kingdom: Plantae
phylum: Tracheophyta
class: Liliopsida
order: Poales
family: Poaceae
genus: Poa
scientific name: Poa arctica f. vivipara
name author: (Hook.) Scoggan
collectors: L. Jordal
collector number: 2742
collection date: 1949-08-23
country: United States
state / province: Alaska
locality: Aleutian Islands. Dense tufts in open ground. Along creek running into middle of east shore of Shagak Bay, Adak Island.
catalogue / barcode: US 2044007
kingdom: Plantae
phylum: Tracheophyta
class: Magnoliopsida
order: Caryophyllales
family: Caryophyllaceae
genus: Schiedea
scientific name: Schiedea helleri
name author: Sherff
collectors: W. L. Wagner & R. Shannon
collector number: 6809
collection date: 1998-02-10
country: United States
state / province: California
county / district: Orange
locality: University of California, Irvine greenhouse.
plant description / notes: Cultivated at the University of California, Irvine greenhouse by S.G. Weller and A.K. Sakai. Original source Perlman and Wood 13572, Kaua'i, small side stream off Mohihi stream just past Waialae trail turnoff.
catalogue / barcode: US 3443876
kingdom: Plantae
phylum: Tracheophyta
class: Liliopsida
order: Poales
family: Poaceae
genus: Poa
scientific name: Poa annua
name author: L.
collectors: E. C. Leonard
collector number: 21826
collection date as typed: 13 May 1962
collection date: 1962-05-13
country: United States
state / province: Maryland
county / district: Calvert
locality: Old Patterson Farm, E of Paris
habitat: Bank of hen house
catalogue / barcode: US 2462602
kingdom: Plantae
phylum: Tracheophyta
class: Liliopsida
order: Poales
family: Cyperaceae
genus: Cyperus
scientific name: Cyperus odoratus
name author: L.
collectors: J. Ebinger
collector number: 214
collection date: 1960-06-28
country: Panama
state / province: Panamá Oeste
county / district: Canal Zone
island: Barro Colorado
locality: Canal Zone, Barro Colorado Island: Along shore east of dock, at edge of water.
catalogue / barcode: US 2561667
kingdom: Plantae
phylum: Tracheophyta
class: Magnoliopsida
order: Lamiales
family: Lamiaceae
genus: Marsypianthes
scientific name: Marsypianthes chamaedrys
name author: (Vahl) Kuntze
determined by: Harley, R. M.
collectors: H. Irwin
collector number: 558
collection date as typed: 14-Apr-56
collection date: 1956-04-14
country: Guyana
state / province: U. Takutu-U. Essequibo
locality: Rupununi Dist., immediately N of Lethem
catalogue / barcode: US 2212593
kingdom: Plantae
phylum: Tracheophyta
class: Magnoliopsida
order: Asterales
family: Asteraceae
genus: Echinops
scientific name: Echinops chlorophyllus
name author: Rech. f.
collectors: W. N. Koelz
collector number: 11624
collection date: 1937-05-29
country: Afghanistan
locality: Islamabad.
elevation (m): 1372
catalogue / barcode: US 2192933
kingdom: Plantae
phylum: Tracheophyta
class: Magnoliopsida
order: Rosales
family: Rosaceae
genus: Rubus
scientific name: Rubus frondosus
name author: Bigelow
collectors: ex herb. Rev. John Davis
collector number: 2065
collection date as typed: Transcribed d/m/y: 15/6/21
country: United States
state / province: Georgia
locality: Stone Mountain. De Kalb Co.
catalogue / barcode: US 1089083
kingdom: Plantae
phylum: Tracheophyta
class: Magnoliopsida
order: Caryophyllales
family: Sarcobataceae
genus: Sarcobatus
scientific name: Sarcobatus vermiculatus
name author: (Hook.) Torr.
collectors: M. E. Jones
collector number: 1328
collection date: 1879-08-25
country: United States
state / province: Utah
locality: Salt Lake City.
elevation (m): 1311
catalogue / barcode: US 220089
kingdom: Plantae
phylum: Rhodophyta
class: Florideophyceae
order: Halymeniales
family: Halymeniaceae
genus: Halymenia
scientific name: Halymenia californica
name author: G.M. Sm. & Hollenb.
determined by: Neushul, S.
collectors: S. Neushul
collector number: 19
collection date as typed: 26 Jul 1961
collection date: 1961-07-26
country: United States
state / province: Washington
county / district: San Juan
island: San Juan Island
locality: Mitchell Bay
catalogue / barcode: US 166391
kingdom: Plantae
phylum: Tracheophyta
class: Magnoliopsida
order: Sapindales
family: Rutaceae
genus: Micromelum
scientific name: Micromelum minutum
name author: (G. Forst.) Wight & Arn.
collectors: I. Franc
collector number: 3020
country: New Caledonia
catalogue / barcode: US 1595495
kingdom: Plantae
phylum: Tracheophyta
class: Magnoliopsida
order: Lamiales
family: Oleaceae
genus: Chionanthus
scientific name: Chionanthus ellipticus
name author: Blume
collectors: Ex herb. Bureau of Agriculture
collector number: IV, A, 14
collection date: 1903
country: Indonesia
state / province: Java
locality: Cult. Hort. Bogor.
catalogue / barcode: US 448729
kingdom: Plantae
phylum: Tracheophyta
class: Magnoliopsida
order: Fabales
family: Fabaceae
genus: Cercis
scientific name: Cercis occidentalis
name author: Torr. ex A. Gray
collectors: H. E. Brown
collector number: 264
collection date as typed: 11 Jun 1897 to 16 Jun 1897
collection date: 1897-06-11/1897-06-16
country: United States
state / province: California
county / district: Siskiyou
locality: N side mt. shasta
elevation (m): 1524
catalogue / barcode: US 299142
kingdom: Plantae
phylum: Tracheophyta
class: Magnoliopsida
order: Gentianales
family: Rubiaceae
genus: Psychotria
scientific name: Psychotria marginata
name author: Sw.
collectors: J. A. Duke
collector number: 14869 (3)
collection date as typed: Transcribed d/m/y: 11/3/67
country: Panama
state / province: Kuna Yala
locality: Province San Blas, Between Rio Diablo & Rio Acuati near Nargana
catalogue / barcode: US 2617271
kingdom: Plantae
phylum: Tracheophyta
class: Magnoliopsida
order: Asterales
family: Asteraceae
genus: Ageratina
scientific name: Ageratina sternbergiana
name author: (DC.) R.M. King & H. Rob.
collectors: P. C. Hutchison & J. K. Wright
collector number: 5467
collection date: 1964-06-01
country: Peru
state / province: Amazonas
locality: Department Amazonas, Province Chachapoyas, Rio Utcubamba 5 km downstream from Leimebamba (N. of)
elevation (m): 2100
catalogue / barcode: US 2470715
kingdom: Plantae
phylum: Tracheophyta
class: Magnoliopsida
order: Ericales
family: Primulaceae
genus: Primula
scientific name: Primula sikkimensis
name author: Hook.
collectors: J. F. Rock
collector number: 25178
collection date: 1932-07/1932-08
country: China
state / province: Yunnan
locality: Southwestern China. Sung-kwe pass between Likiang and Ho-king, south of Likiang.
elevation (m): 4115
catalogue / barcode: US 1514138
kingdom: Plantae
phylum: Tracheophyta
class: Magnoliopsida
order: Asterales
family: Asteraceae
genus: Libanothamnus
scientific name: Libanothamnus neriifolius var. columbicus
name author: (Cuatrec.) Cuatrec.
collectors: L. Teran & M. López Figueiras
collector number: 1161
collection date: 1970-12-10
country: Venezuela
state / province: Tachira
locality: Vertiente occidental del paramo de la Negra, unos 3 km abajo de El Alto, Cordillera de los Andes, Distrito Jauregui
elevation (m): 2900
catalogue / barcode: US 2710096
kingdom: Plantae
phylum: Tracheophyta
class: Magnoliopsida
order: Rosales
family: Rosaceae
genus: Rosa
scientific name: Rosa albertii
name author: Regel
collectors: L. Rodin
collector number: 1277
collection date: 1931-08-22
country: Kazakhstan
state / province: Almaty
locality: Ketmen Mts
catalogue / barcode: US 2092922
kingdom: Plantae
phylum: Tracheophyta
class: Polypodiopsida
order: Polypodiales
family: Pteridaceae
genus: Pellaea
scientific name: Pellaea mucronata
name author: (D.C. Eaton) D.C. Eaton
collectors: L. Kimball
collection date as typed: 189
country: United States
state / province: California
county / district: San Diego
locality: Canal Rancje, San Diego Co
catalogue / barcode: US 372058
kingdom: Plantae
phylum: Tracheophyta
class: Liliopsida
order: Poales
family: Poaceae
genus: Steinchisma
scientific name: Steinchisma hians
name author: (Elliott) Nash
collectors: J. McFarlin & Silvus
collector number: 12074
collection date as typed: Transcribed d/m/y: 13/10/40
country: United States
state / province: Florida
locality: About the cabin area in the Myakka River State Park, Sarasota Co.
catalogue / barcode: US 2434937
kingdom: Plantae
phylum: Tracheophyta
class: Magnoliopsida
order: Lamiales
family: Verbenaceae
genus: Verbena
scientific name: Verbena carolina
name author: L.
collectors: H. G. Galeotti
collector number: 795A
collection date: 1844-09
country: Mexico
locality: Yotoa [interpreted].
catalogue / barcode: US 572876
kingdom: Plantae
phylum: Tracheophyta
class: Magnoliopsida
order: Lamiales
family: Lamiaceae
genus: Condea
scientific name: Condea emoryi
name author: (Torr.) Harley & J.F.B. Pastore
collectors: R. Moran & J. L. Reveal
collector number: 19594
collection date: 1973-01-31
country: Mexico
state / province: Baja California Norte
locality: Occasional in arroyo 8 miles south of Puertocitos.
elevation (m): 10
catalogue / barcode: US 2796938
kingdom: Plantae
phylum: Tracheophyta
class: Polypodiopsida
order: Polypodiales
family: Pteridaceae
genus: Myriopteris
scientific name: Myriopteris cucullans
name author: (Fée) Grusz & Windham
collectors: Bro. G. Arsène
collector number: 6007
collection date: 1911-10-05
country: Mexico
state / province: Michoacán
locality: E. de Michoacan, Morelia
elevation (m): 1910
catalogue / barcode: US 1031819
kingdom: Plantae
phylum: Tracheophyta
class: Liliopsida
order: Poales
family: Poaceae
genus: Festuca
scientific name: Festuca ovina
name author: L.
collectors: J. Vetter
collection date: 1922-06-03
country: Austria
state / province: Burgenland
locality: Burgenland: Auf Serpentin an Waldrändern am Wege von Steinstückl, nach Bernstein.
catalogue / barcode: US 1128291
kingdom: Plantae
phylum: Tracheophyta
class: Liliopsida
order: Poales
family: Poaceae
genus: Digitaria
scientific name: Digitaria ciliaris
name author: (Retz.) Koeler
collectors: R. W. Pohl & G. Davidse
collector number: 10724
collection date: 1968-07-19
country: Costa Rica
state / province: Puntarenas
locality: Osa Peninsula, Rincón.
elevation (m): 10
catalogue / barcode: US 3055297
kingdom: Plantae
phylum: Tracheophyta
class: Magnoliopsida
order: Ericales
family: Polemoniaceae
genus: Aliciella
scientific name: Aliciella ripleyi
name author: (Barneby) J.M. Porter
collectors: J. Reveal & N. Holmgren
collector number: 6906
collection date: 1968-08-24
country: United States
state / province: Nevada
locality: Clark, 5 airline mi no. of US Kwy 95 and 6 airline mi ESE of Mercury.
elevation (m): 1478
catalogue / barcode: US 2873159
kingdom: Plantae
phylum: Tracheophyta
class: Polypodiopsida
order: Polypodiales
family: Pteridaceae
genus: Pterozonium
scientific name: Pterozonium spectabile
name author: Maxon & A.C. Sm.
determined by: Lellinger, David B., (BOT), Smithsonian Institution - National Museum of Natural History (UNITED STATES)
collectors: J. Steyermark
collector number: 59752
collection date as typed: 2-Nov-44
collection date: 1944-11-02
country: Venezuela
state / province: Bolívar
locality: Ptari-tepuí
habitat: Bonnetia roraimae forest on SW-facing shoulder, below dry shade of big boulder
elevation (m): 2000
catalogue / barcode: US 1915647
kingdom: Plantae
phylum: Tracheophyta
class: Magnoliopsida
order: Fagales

EXERCISE INSTRUCTIONS ▸ Recast the lines of the records, from the line containing "name author: (Hook.) Scoggan" up to and including the line containing "locality: University of", as a JSON list of strings with one string per line and no blank lines.

EXERCISE SOLUTION ▸
[
  "name author: (Hook.) Scoggan",
  "collectors: L. Jordal",
  "collector number: 2742",
  "collection date: 1949-08-23",
  "country: United States",
  "state / province: Alaska",
  "locality: Aleutian Islands. Dense tufts in open ground. Along creek running into middle of east shore of Shagak Bay, Adak Island.",
  "catalogue / barcode: US 2044007",
  "kingdom: Plantae",
  "phylum: Tracheophyta",
  "class: Magnoliopsida",
  "order: Caryophyllales",
  "family: Caryophyllaceae",
  "genus: Schiedea",
  "scientific name: Schiedea helleri",
  "name author: Sherff",
  "collectors: W. L. Wagner & R. Shannon",
  "collector number: 6809",
  "collection date: 1998-02-10",
  "country: United States",
  "state / province: California",
  "county / district: Orange",
  "locality: University of California, Irvine greenhouse."
]